*** Opening of Input records ***

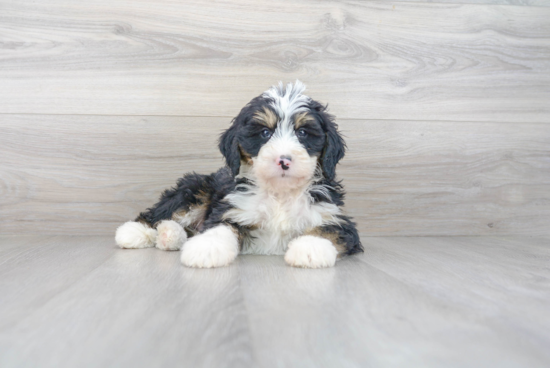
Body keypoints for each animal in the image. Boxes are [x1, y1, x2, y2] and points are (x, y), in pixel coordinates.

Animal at [116, 80, 364, 268]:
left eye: (302, 133)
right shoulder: (231, 209)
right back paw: (136, 232)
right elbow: (220, 229)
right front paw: (206, 248)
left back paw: (169, 236)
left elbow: (326, 230)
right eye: (264, 133)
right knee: (160, 213)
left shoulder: (335, 217)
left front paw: (310, 249)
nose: (283, 160)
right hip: (195, 188)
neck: (280, 194)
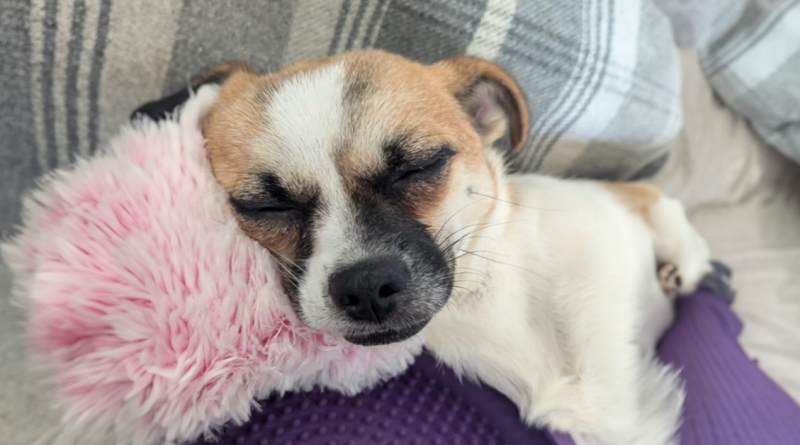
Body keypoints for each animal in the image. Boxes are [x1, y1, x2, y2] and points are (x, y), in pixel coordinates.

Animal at [138, 50, 712, 444]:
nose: (367, 287)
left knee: (660, 204)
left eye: (419, 166)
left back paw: (683, 266)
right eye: (266, 206)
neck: (488, 295)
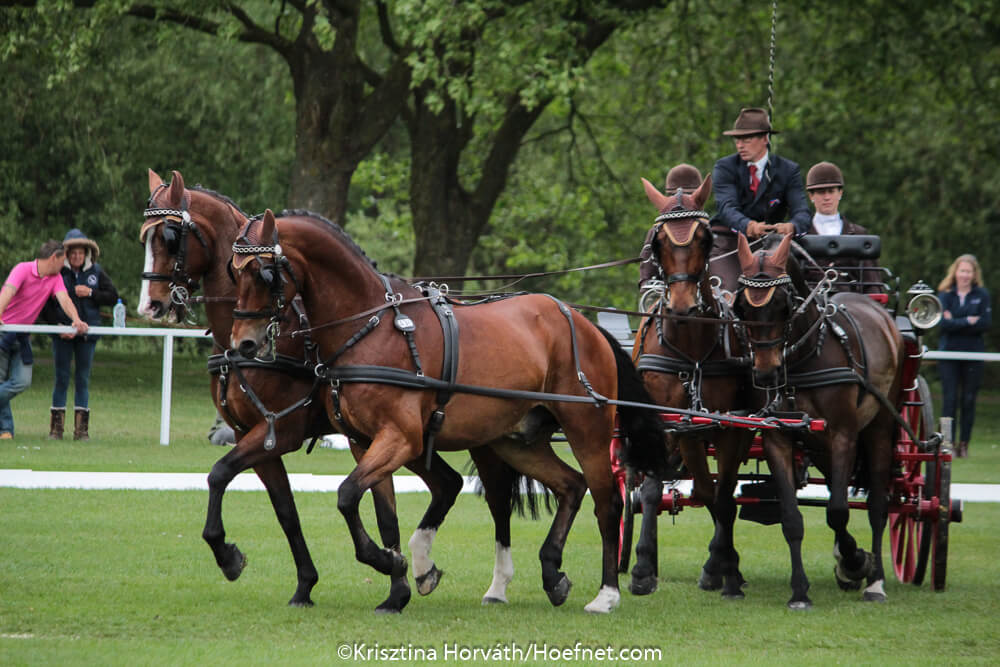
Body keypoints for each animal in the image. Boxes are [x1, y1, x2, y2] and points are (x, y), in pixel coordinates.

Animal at [140, 171, 536, 612]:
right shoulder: (255, 435)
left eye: (169, 237)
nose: (151, 305)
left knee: (497, 499)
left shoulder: (282, 431)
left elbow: (220, 473)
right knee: (447, 485)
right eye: (144, 238)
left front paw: (229, 556)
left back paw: (495, 583)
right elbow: (283, 510)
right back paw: (421, 571)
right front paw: (305, 584)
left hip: (481, 436)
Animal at [229, 211, 672, 612]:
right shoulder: (364, 442)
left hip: (588, 431)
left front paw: (389, 562)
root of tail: (583, 323)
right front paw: (401, 576)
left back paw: (607, 593)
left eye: (264, 274)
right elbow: (375, 508)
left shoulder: (400, 438)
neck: (372, 326)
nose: (243, 344)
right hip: (515, 441)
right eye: (234, 275)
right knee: (571, 486)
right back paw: (551, 574)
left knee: (607, 504)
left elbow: (346, 495)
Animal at [628, 177, 752, 600]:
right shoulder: (674, 424)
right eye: (657, 242)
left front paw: (727, 570)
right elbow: (680, 489)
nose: (681, 305)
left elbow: (725, 495)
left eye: (705, 238)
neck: (692, 347)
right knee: (676, 486)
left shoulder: (730, 426)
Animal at [732, 232, 904, 608]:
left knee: (878, 505)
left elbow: (838, 511)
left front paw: (856, 562)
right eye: (742, 308)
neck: (805, 357)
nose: (765, 374)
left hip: (880, 427)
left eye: (783, 305)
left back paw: (876, 581)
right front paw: (800, 591)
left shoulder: (843, 434)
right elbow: (791, 517)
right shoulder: (777, 437)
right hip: (821, 447)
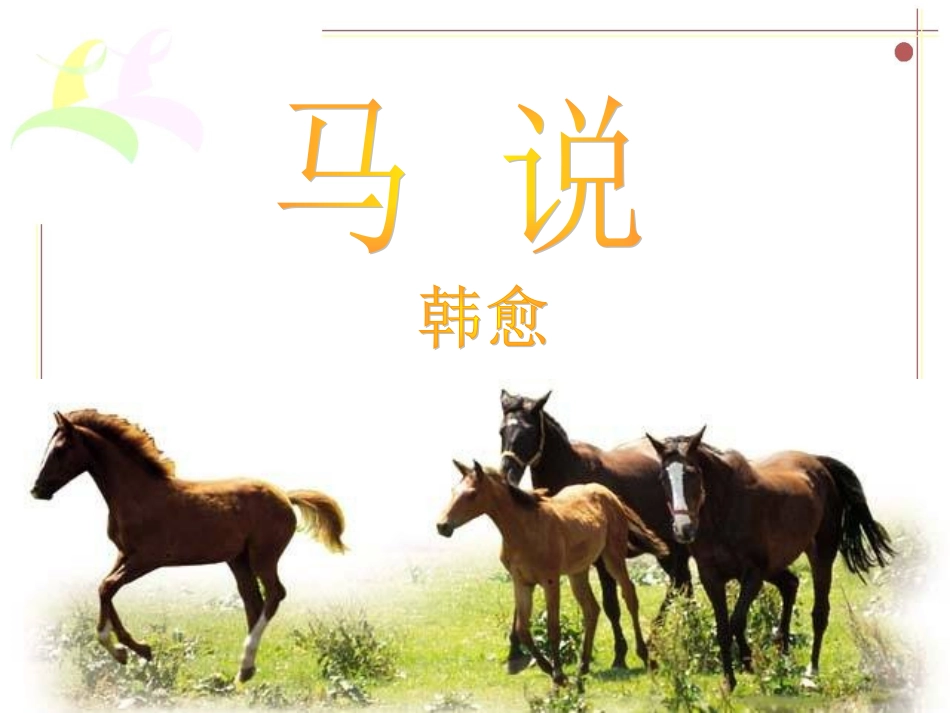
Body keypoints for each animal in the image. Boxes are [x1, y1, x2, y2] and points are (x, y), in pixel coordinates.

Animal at [30, 410, 347, 684]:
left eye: (60, 449)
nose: (37, 489)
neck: (138, 495)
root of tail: (285, 496)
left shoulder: (148, 557)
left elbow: (107, 587)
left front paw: (131, 650)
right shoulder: (124, 554)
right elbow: (104, 588)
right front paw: (128, 650)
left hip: (263, 556)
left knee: (275, 594)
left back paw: (245, 663)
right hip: (238, 560)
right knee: (253, 600)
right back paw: (245, 671)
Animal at [436, 460, 668, 684]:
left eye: (472, 494)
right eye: (453, 490)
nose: (442, 526)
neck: (524, 530)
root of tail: (609, 495)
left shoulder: (551, 580)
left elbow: (553, 628)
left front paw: (558, 675)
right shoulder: (521, 582)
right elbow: (523, 629)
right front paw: (547, 668)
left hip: (613, 558)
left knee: (629, 595)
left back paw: (645, 656)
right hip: (578, 572)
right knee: (591, 609)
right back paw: (583, 667)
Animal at [498, 390, 692, 672]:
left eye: (529, 431)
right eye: (502, 431)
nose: (507, 473)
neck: (570, 471)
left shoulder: (599, 559)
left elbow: (611, 605)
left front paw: (620, 654)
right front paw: (515, 650)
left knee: (679, 584)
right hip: (668, 551)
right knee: (683, 585)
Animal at [645, 427, 895, 690]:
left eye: (692, 473)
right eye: (662, 478)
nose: (683, 529)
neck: (725, 510)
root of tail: (819, 463)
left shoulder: (753, 574)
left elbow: (736, 621)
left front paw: (747, 664)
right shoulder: (711, 577)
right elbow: (723, 628)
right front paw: (729, 681)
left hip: (821, 556)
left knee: (819, 613)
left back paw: (810, 672)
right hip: (775, 566)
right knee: (790, 584)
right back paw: (782, 651)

*** Close of Input records ***

▸ What to produce
Everything from the line containing "left knee: (878, 505)" through the final line of the material must be set down exactly, except the pictures.

▸ Result below
left knee: (878, 505)
left elbow: (838, 511)
left front paw: (856, 562)
right eye: (742, 308)
neck: (805, 357)
nose: (765, 374)
left hip: (880, 427)
left eye: (783, 305)
left back paw: (876, 581)
right front paw: (800, 591)
left shoulder: (843, 434)
right elbow: (791, 517)
right shoulder: (777, 437)
right hip: (821, 447)
Body keypoints for each animal in the image. Boxes are [x1, y1, x2, y2] and points are (x, y), in pixel coordinates.

Animal at [30, 410, 347, 684]:
left eye: (60, 449)
nose: (37, 489)
neck: (138, 495)
root of tail: (285, 496)
left shoulder: (148, 557)
left elbow: (107, 587)
left front paw: (131, 650)
right shoulder: (124, 554)
right elbow: (104, 588)
right front paw: (128, 650)
left hip: (263, 556)
left knee: (275, 594)
left back paw: (245, 663)
right hip: (238, 560)
right knee: (253, 600)
right back paw: (245, 671)
Animal at [436, 460, 668, 684]:
left eye: (472, 494)
right eye: (453, 490)
nose: (442, 526)
neck: (524, 530)
root of tail: (609, 495)
left shoulder: (551, 580)
left elbow: (553, 628)
left front paw: (558, 675)
right shoulder: (521, 582)
right elbow: (523, 629)
right front paw: (547, 668)
left hip: (613, 558)
left knee: (629, 595)
left back paw: (645, 656)
right hip: (578, 572)
right knee: (591, 609)
right back paw: (583, 667)
Animal at [498, 390, 692, 672]:
left eye: (529, 431)
right eye: (502, 431)
nose: (507, 473)
neck: (570, 471)
left shoulder: (599, 559)
left elbow: (611, 605)
left front paw: (620, 654)
right front paw: (515, 650)
left knee: (679, 584)
right hip: (668, 551)
right knee: (683, 585)
Animal at [645, 427, 895, 690]:
left eye: (692, 473)
right eye: (662, 478)
nose: (683, 529)
neck: (725, 510)
root of tail: (819, 463)
left shoulder: (753, 574)
left elbow: (736, 621)
left front paw: (747, 664)
right shoulder: (711, 577)
right elbow: (723, 628)
right front paw: (729, 681)
left hip: (821, 556)
left knee: (819, 613)
left back paw: (810, 672)
right hip: (775, 566)
right knee: (790, 584)
right back paw: (782, 651)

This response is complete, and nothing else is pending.